▶ _READING TEXT_
'''

Big Oil’s Windfall Creates a Quandary for the Industry

I hope you’re sitting down for this news: Oil companies look set to make a lot of money. I know. But trust me, this year, it’s really a lot of money.

Six of the largest Western oil producers — BP Plc, Chevron Corp., ConocoPhillips, Exxon Mobil Corp., Shell Plc and TotalEnergies SE — are expected to generate free cash flow, after capital expenditure, of $163 billion this year. That is virtually double what they made in 2008, when oil prices hit their all-time peak of almost $150 a barrel, and they actually produced slightly more oil and gas.Their smaller competitors in the U.S. exploration and production business are also in for a big year.

This leaves the industry with an unfamiliar conundrum: What to do with all the cash? First-world problem, perhaps, but at this moment a potential problem nonetheless.

The past decade, which saw a boom in shale production but a bust in oil stocks, has refocused attention on the main thing that executives are supposed to do well: allocate capital. This year, there would seem to be few hard choices. For the big six, in round numbers, almost $50 billion would go to dividends. Assuming buyback targets get front-loaded, those might take another $50-55 billion, potentially bringing total shareholder payouts to more than $100 billion for the first time ever (2008 payouts were just shy of that level). Even then, roughly $50 billion of excess cash flow would be sitting on balance sheets, taking collective net debt down from 0.9 times earnings before interest, taxes, depreciation and amortization to less than 0.5 times on a pro forma basis.

'''

▶ _SOURCE INFORMATION_
'''

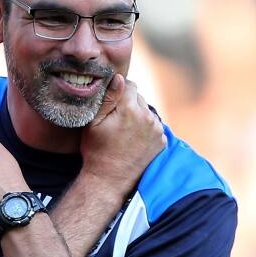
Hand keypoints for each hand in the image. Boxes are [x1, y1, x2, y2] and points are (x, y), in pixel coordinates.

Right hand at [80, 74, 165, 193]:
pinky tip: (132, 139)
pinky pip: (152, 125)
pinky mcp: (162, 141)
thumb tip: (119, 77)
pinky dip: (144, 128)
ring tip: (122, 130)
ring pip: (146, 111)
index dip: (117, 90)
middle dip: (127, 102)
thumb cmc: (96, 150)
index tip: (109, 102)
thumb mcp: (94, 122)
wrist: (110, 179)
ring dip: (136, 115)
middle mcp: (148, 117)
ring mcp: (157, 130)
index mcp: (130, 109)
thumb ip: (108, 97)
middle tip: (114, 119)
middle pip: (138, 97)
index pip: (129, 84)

'''
'''

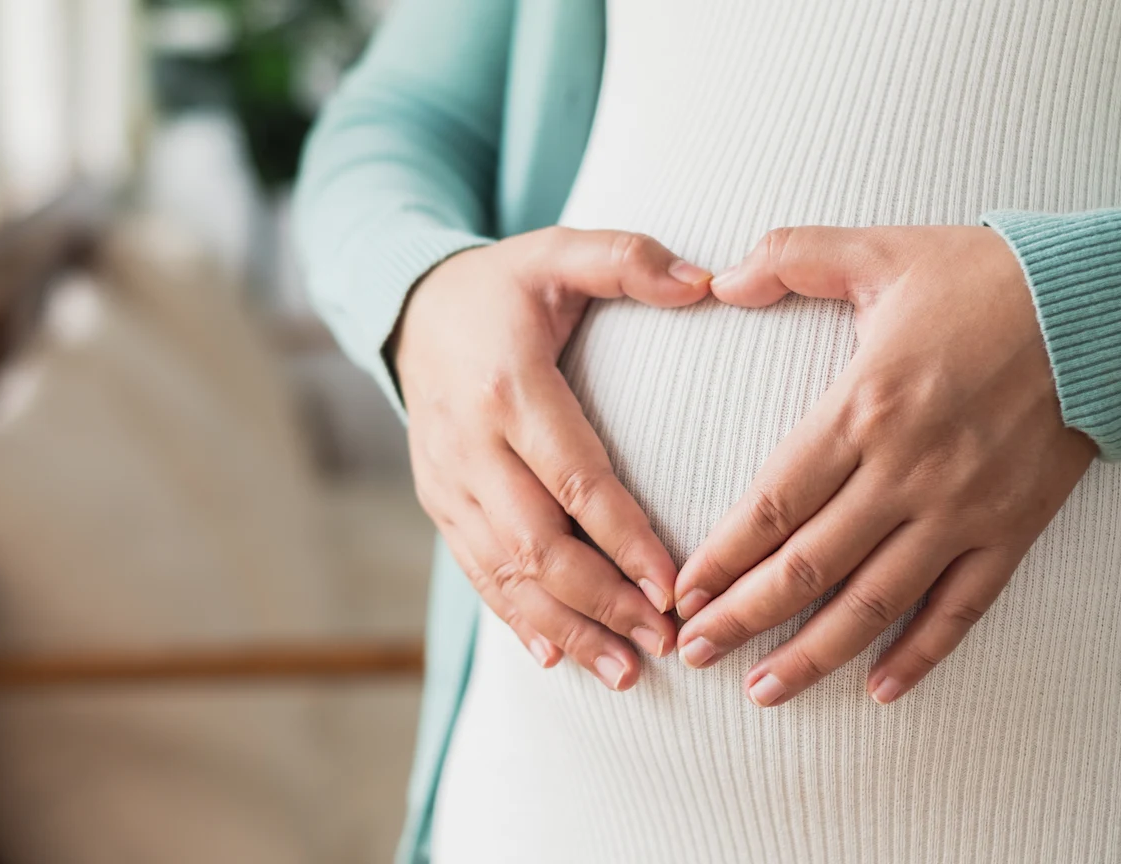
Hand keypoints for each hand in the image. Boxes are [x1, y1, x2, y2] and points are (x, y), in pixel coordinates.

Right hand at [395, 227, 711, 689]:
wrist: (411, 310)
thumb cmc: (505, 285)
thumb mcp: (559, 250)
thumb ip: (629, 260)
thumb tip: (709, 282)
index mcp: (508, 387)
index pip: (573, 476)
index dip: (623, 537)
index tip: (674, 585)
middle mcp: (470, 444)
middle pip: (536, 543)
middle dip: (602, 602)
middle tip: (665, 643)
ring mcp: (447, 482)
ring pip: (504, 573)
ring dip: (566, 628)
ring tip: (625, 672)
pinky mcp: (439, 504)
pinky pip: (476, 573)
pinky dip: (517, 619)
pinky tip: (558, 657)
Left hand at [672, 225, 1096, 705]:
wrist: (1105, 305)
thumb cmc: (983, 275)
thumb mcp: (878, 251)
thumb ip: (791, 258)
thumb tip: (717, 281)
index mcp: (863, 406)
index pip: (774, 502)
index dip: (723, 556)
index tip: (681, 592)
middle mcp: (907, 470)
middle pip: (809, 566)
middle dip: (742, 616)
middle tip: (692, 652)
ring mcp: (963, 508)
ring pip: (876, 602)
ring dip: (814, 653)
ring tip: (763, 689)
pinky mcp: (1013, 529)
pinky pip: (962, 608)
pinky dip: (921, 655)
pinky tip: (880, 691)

'''

▶ _WORK ITEM A_
Edit the stretch of the Big Oil article from "Six of the largest" through "a big year." so that "nearly twice" takes the place of "virtually double".
▶ _WORK ITEM B_
Name every oil company that the Big Oil article lists among the six largest Western producers.

▶ _RESPONSE AREA A_
Six of the largest Western oil producers — BP Plc, Chevron Corp., ConocoPhillips, Exxon Mobil Corp., Shell Plc and TotalEnergies SE — are expected to generate free cash flow, after capital expenditure, of $163 billion this year. That is nearly twice what they made in 2008, when oil prices hit their all-time peak of almost $150 a barrel, and they actually produced slightly more oil and gas.Their smaller competitors in the U.S. exploration and production business are also in for a big year.

▶ _RESPONSE AREA B_
BP Plc, Chevron Corp., ConocoPhillips, Exxon Mobil Corp., Shell Plc, TotalEnergies SE